Object detection fine tuning: interpreting printout of train_one_epoch?

I’m custom training a mask-rcnn using the helpful tutorial:

https://pytorch.org/tutorials/intermediate/torchvision_tutorial.html

Things are basically working, and I’m at the stage where I’m walking through really trying to understand and tweak things. Currently I’m confused by the MetricLogger outputs when I run engine.train_one_epoch() as follows:

metric_logger = train_one_epoch(model, optimizer, data_loader, device, epoch=0, print_freq=1);

When I run that (focusing on loss_classifier), for the eight batches, I get the following:

Epoch: [0]  [0/8]  loss_classifier: 0.6603 (0.6603) 
Epoch: [0]  [1/8]  loss_classifier: 0.6557 (0.6580)  
Epoch: [0]  [2/8]  loss_classifier: 0.6557 (0.5927)  
Epoch: [0]  [3/8]  loss_classifier: 0.4622 (0.5132)  
Epoch: [0]  [4/8]  loss_classifier: 0.6557 (0.5601)  
Epoch: [0]  [5/8]  loss_classifier: 0.6557 (0.5904)  
Epoch: [0]  [6/8]  loss_classifier: 0.6557 (0.5562)  
Epoch: [0]  [7/8]  loss_classifier: 0.5268 (0.5525)

I thought the loss was supposed to be described for each batch, with the running average in parentheses. But in the third row, the bit in parenthesis goes below all the values in the batches so far, so it seems it can’t be a running average. The class does have this SmoothedValue attribute so I think I’m just misunderstanding how things work at a basic level.

Also, my goal is to save values from each run of train_one_epoch(), and I’m not sure what is the best thing to pull at the end as a full summary of each epoch when I save checkpoints and gather summary statistics, or what the right syntax is for getting the values.
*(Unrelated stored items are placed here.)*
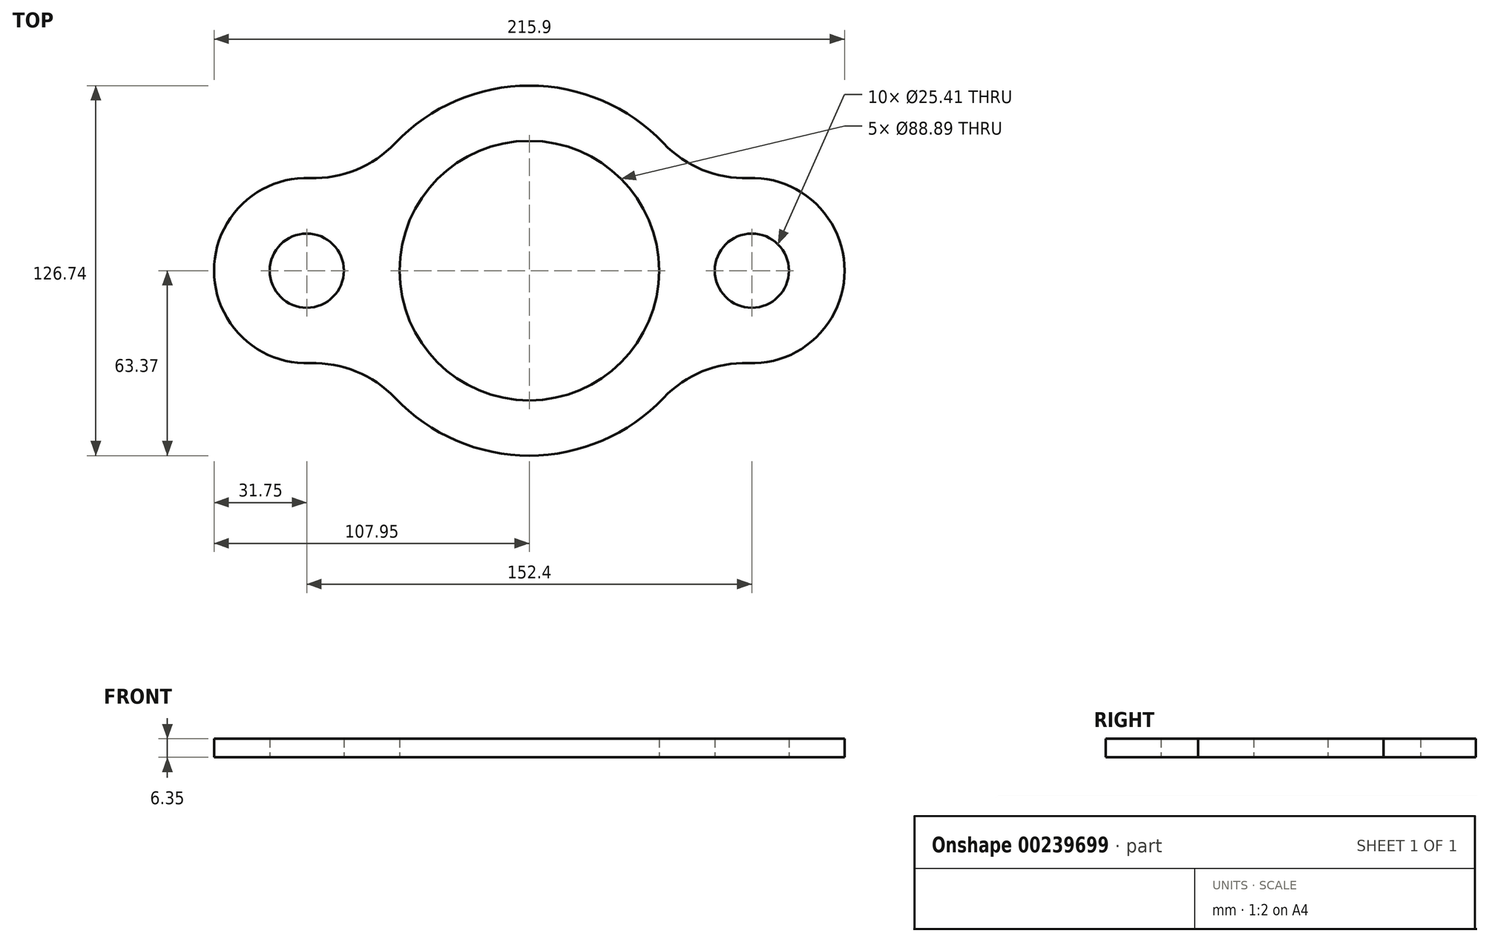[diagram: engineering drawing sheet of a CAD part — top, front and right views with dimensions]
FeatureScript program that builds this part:
annotation { "Feature Type Name" : "Feature", "Feature Type Description" : "" }
export const myFeature = defineFeature(function(context is Context, id is Id, definition is map)
    precondition{}
    {
        {
            var Q0;
            Q0=qCreatedBy(makeId("Top.planeOp"),FACE);
            var sketch = newSketch(context, id + "F0", { "sketchPlane" : qUnion([Q0])});
            skArc(sketch, "E0", {"start": v(-45.99, -43.6) * mm, "mid": v(0, -63.37) * mm, "end": v(46, -43.6) * mm});
            skCircle(sketch, "E1", {"center": v(0, 0) * mm, "radius": 44.44 * mm});
            skLineSegment(sketch, "E2", {"start": v(-44.44, 0) * mm, "end": v(-44.45, 0) * mm});
            skLineSegment(sketch, "E3", {"start": v(-63.5, 0) * mm, "end": v(-63.37, 0) * mm});
            skCircle(sketch, "E4", {"center": v(-76.2, 0) * mm, "radius": 12.7 * mm});
            skCircle(sketch, "E5", {"center": v(76.2, 0) * mm, "radius": 12.7 * mm});
            skArc(sketch, "E6", {"start": v(-75.04, 31.73) * mm, "mid": v(-107.95, 0) * mm, "end": v(-75.04, -31.73) * mm});
            skArc(sketch, "E7", {"start": v(75.04, -31.73) * mm, "mid": v(107.95, 0) * mm, "end": v(75.04, 31.73) * mm});
            skLineSegment(sketch, "E8.trimOffspring", {"start": v(-63.37, 0) * mm, "end": v(-63.5, 0) * mm});
            skLineSegment(sketch, "E9.trimOffspring", {"start": v(44.44, 0) * mm, "end": v(44.45, 0) * mm});
            skLineSegment(sketch, "E10.trimOffspring", {"start": v(63.37, 0) * mm, "end": v(63.5, 0) * mm});
            skPoint(sketch, "E11.visualSharp", {"position": v(-57.83, 25.9) * mm});
            skArc(sketch, "E11.filletArc", {"start": v(-75.04, 31.73) * mm, "mid": v(-59.23, 34.54) * mm, "end": v(-45.99, 43.6) * mm});
            skPoint(sketch, "E12.visualSharp", {"position": v(-57.83, -25.9) * mm});
            skArc(sketch, "E12.filletArc", {"start": v(-45.99, -43.6) * mm, "mid": v(-59.23, -34.54) * mm, "end": v(-75.04, -31.73) * mm});
            skArc(sketch, "E13.trimOffspring", {"start": v(46, 43.6) * mm, "mid": v(0, 63.37) * mm, "end": v(-45.99, 43.6) * mm});
            skPoint(sketch, "E14.visualSharp", {"position": v(57.83, 25.9) * mm});
            skArc(sketch, "E14.filletArc", {"start": v(46, 43.6) * mm, "mid": v(59.24, 34.53) * mm, "end": v(75.04, 31.73) * mm});
            skPoint(sketch, "E15.visualSharp", {"position": v(57.83, -25.9) * mm});
            skArc(sketch, "E15.filletArc", {"start": v(75.04, -31.73) * mm, "mid": v(59.24, -34.53) * mm, "end": v(46, -43.6) * mm});
            skSolve(sketch);
        }
        {
            var Q0;
            Q0=makeQuery(id+"F0.imprint","IMPRINT",FACE,{"disambiguationData":[TD([[makeQuery(id+"F0.imprint","IMPRINT",EDGE,{"derivedFrom":sQuery(id+"F0.wireOp",EDGE,"E0")}),1.0]])]});
            extrude(context, id + "F1", {"entities" : qUnion([Q0]), "depth" : 6.35 * mm});
        }
    });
Since I started with this tutorial, I feel like I might be missing some cache of discussion/documentation on this MetricLogger class – sorry for all these questions. Any link to a discussion or information anyone can give to any docs would be greatly appreciated! I’m just piecing things together as best I can :grin: I am coming over from tensorflow to pytorch – so far it has been great!

Why wouldn’t it be possible if a lot of intermediate values were lower than the current loss value (i.e. 0.6557)?

1 Like

Thanks @ptrblck for replying: by setting print_freq to 1 I was explicitly trying to include every batch, so I wouldn’t miss values and the running mean would just equal the mean of all rows thus far in the epoch. I guess I’m missing something in how the calculations are being performed, as it sounds like the behavior I reported is expected even with print_freq set to 1.

Incidentally, I’m planning to just use loss_classifier = metric_logger.meters['loss_classifier'].avg in my logger when saving checkpoints for validation.

You might not miss anything as I didn’t realize the print_freq=1 setting and would also expect the same result of a running average per step.

EDIT: the print_freq argument seems to be passed to log_every here, which seems to print the epoch time and eta, if I’m not mistaken.
So still unsure where exactly the losses are printed. I’m not at my workstation so cannot just run the example. :confused:

1 Like